In Japan is het Donuthoofd een rage. Jongeren spuiten een zoutoplossing van 400 cc in hun voorhoofd. Vervolgens duwen ze hun duim in de bobbel zodat het een donut lijkt. De uitstulping verdwijnt vanzelf.
DNA-onderzoek heeft uitgewezen dat het lijk voor de kust van Brazilië pater Antonio is. Hij was opgestegen aan feestballonnen in de havenstad Paranagua om geld in te zamelen voor een weeshuis.
Vrouw schenkt thee in, springt daarna uit raam, theepot nog in de hand. – Coco Schrijber, Catfight
We leven voor de beloning van de jacht, zegt de man wiens boek ik heb dichtgeklapt voor een film. Ik kwam op de film toen ik zocht wie de derde prijs heeft gewonnen van de Jan Hanlo Essayprijs Klein. Ze heeft een film gemaakt.
Don’t you think we’re bored without knowing it? vraagt een stem in de film na veertig minuten.
De film begint met een meisje dat op een maandagochtend mensen doodde om de dag wat levendiger te maken, zwenkt dan naar een andere maandagochtend, naar een ander meisje, dat een uniform aantrekt, een wit mutsje opzet, aardbeien op een taart glazuurt. Soms zit ze in een doodse kantine.
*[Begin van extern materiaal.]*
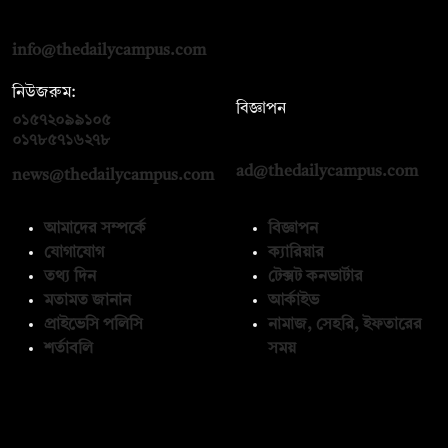
রোড, ঢাকা ১০০০
info@thedailycampus.com
নিউজরুম:
বিজ্ঞাপন
০১৫৭২০৯৯১০৫
,
০১৭১২১৩৬৫৯৩
০১৭৮৫৭১৬২৭৮
ad@thedailycampus.com
news@thedailycampus.com
আমাদের সম্পর্কে
বিজ্ঞাপন
যোগাযোগ
ক্যারিয়ার
তথ্য দিন
টেক্সট কনভার্টার
মতামত জানান
আর্কাইভ
প্রাইভেসি পলিসি
নামাজ, সেহরি, ইফতারের
শর্তাবলি
সময়
অনুসরণ করুন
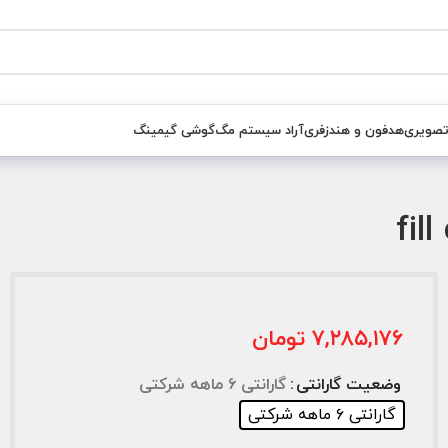
تصویری
هدفون و هندزفری
آراد سیستم مگ
گوشی گیمینگ
۷,۲۸۵,۱۷۶
تومان
وضعیت گارانتی
گارانتی ۶ ماهه شرکتی
گارانتی ۶ ماهه شرکتی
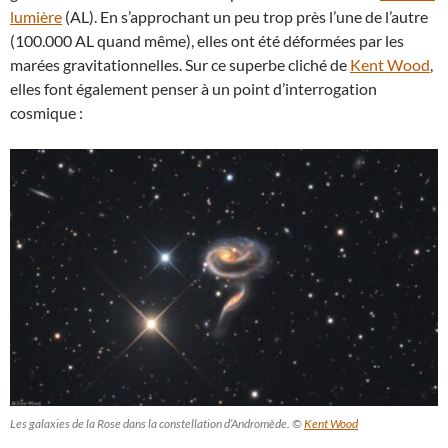
lumière
(AL). En s’approchant un peu trop près l’une de l’autre
(100.000 AL quand même), elles ont été déformées par les
marées gravitationnelles. Sur ce superbe cliché de
Kent Wood
,
elles font également penser à un point d’interrogation
cosmique :
Les galaxies de la Rose dans la constellation d’Andromède. ©
Kent Wood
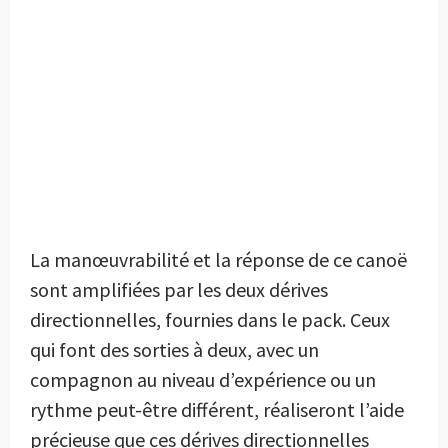
La manœuvrabilité et la réponse de ce canoë
sont amplifiées par les deux dérives
directionnelles, fournies dans le pack. Ceux
qui font des sorties à deux, avec un
compagnon au niveau d’expérience ou un
rythme peut-être différent, réaliseront l’aide
précieuse que ces dérives directionnelles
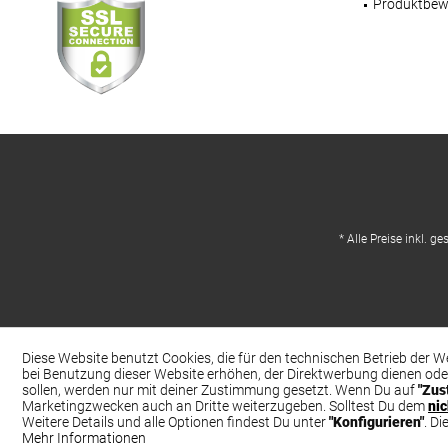
Produktbew
* Alle Preise inkl. g
Diese Website benutzt Cookies, die für den technischen Betrieb der W
bei Benutzung dieser Website erhöhen, der Direktwerbung dienen ode
sollen, werden nur mit deiner Zustimmung gesetzt. Wenn Du auf
"Zus
Marketingzwecken auch an Dritte weiterzugeben. Solltest Du dem
ni
Weitere Details und alle Optionen findest Du unter
"Konfigurieren"
. D
Mehr Informationen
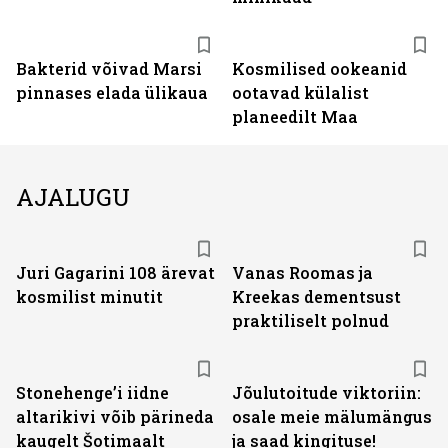
Bakterid võivad Marsi
Kosmilised ookeanid
pinnases elada ülikaua
ootavad külalist
planeedilt Maa
AJALUGU
Juri Gagarini 108 ärevat
Vanas Roomas ja
kosmilist minutit
Kreekas dementsust
praktiliselt polnud
Stonehenge’i iidne
Jõulutoitude viktoriin:
altarikivi võib pärineda
osale meie mälumängus
kaugelt Šotimaalt
ja saad kingituse!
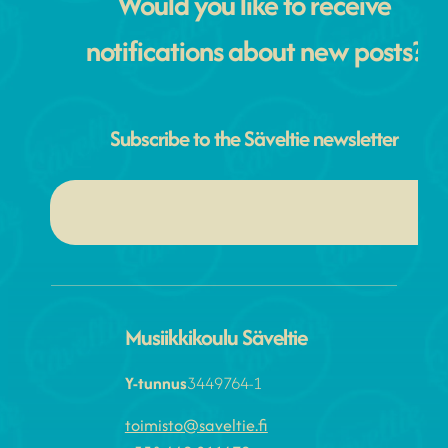
Would you like to receive
notifications about new posts?
Subscribe to the Säveltie newsletter
Musiikkikoulu Säveltie
Y-tunnus
3449764-1
toimisto@saveltie.fi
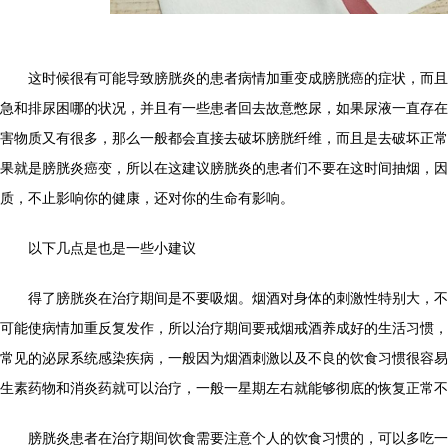
这时候很有可能导致膀胱炎的患者病情加重变成膀胱癌的症状，而且
急和排尿困哪的状况，并且有一些患者回去故意憋尿，如果尿液一直存在
害物质又有很多，那么一般都会直接去破坏膀胱纤维，而且是去破坏正常
果就是膀胱炎癌变，所以在这建议膀胱炎的患者们不要在这时间抽烟，因
质，不止影响你的健康，还对你的生命有影响。
以下几点是也是一些小建议
得了膀胱炎在治疗期间是不要吸烟。烟酒对身体的刺激性特别大，不
可能使病情加重反复发作，所以治疗期间要戒烟戒酒养成好的生活习惯，
常见的泌尿系统感染疾病，一般因为烟酒刺激以及不良的饮食习惯很容易
生素药物和消炎药就可以治疗，一般一星期左右就能够彻底的恢复正常不
膀胱炎患者在治疗期间饮食需要注意个人的饮食习惯的，可以多吃一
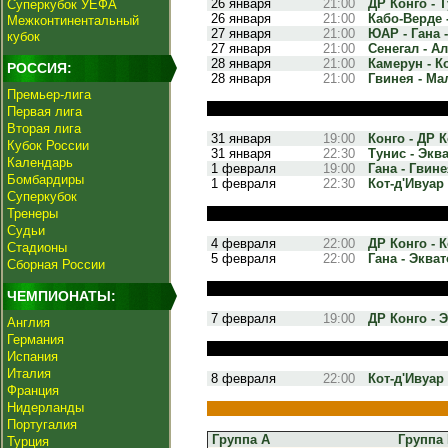
26 января
21:00
ДР Конго - Т
Суперкубок УЕФА
26 января
21:00
Кабо-Верде -
Межконтинентальный
27 января
21:00
ЮАР - Гана -
кубок
27 января
21:00
Сенегал - Ал
28 января
21:00
Камерун - Ко
РОССИЯ:
28 января
21:00
Гвинея - Мал
Премьер-лига
Первая лига
Вторая лига
31 января
19:00
Конго - ДР К
Кубок России
31 января
22:30
Тунис - Экв
Календарь
1 февраля
19:00
Гана - Гвине
Бомбардиры
1 февраля
22:30
Кот-д'Ивуар 
Суперкубок
Тренеры
Судьи
4 февраля
22:00
ДР Конго - К
Стадионы
5 февраля
22:00
Гана - Эква
Сборная России
ЧЕМПИОНАТЫ:
7 февраля
19:00
ДР Конго - Э
Англия
Германия
Испания
Италия
8 февраля
22:00
Кот-д'Ивуар -
Франция
Нидерланды
Португалия
Группа A
Группа
Турция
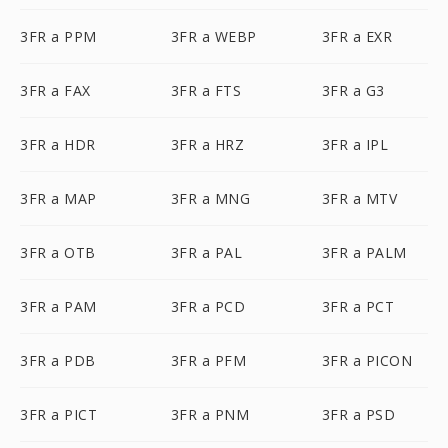
3FR a PPM
3FR a WEBP
3FR a EXR
3FR a FAX
3FR a FTS
3FR a G3
3FR a HDR
3FR a HRZ
3FR a IPL
3FR a MAP
3FR a MNG
3FR a MTV
3FR a OTB
3FR a PAL
3FR a PALM
3FR a PAM
3FR a PCD
3FR a PCT
3FR a PDB
3FR a PFM
3FR a PICON
3FR a PICT
3FR a PNM
3FR a PSD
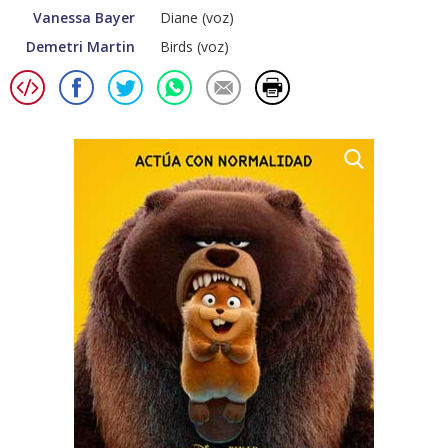
Vanessa Bayer
Diane (voz)
Demetri Martin
Birds (voz)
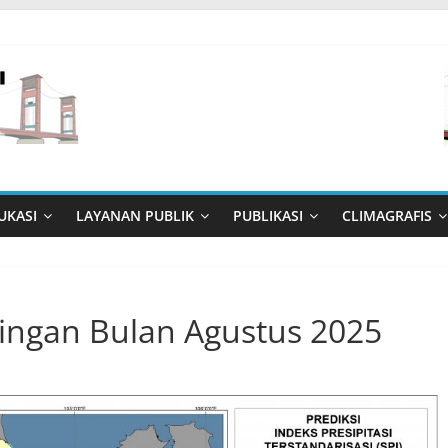
UKASI
LAYANAN PUBLIK
PUBLIKASI
CLIMAGRAFIS
ringan Bulan Agustus 2025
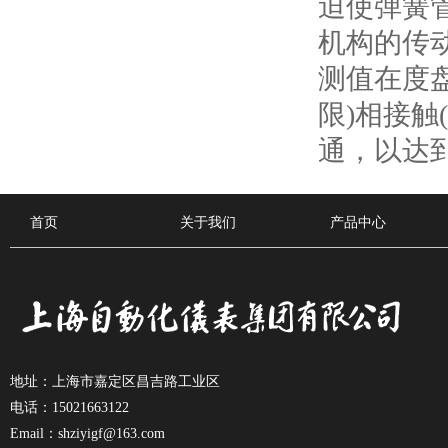
迫使弹簧
机构的传
测值在度
限)相接
通，以达
首页
关于我们
产品中心
地址：上海市嘉定区昌吉路工业区
电话：15021663122
Email：shziyigf@163.com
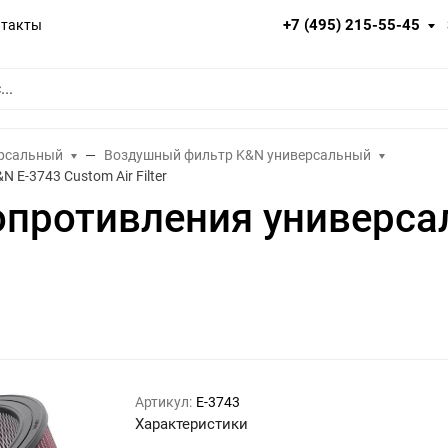
+7 (495) 215-55-45
нтакты
ерсальный
Воздушный фильтр K&N универсальный
E-3743 Custom Air Filter
опротивления универса
Артикул:
E-3743
Характеристики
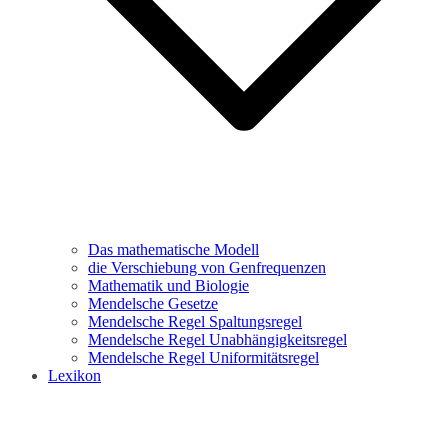
Das mathematische Modell
die Verschiebung von Genfrequenzen
Mathematik und Biologie
Mendelsche Gesetze
Mendelsche Regel Spaltungsregel
Mendelsche Regel Unabhängigkeitsregel
Mendelsche Regel Uniformitätsregel
Lexikon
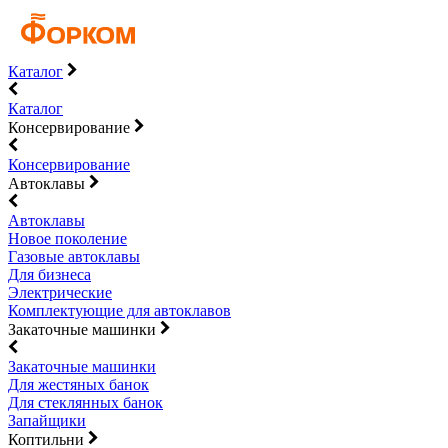
Каталог
Каталог
Консервирование
Консервирование
Автоклавы
Автоклавы
Новое поколение
Газовые автоклавы
Для бизнеса
Электрические
Комплектующие для автоклавов
Закаточные машинки
Закаточные машинки
Для жестяных банок
Для стеклянных банок
Запайщики
Коптильни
Lichte onrust demp ik zonder moeite. Iemand heeft Bloody Mondays and Strawberry Pies (2008) op youtube gezet, de film draait 24 uur per dag, zeven dagen in de week, in de bioscoop van mijn slaapkamer, onder de warmte van dekens.
De film is poëzie, praat in beelden.
Don’t you think we’re bored without knowing it?
Ze stelt de vraag aan beurshandelaren, die in hun eerste jaren 500 telefoontjes per dag plegen, waarvan één of twee succesvol, aan een man die honderd jaar is en nog steeds elke dag naar kantoor lijkt te gaan. Ik schrijf lijkt te gaan want de film doet daar geen uitspraak over.
We zijn hooked als een middel pijn verlicht, als we ernaar grijpen zonder denken.
De film krijgt 7.4 op imdb.
Het is een prachtige film omdat hij niks uitlegt. De vraag is welke pijn hij verlicht.
[9/10. Is life wasted on the living? The early sequences of Bloody Mondays and Strawberry Pies, directed by Dutch filmmaker Coco Schrijber, present a striking series of shots: an endless desert landscape, a young girl wandering through a maze of gray obelisks, news footage of a school shooting. Above all this is John Malkovich’s sparse, cryptic narration drawn from passages of Dostoyevksy’s Notes from Underground and Brett Easton Ellison’s 1991 novel, American Psycho.
American television audiences–thumbs ever hovering over the remote control–are never allowed to be confused long enough to get used to it, so some viewers will chafe early on at Schrijber’s willingness to put off telling us what these images mean, but the camera work is lyrical and compelling, and soon enough those opening scenes–and the title itself–begin to make sense. In the end, the film’s argument is fairly straightforward, stated in the opening scene: Greta Garbo’s wry observation that “life would be great if we only knew what to do with it.”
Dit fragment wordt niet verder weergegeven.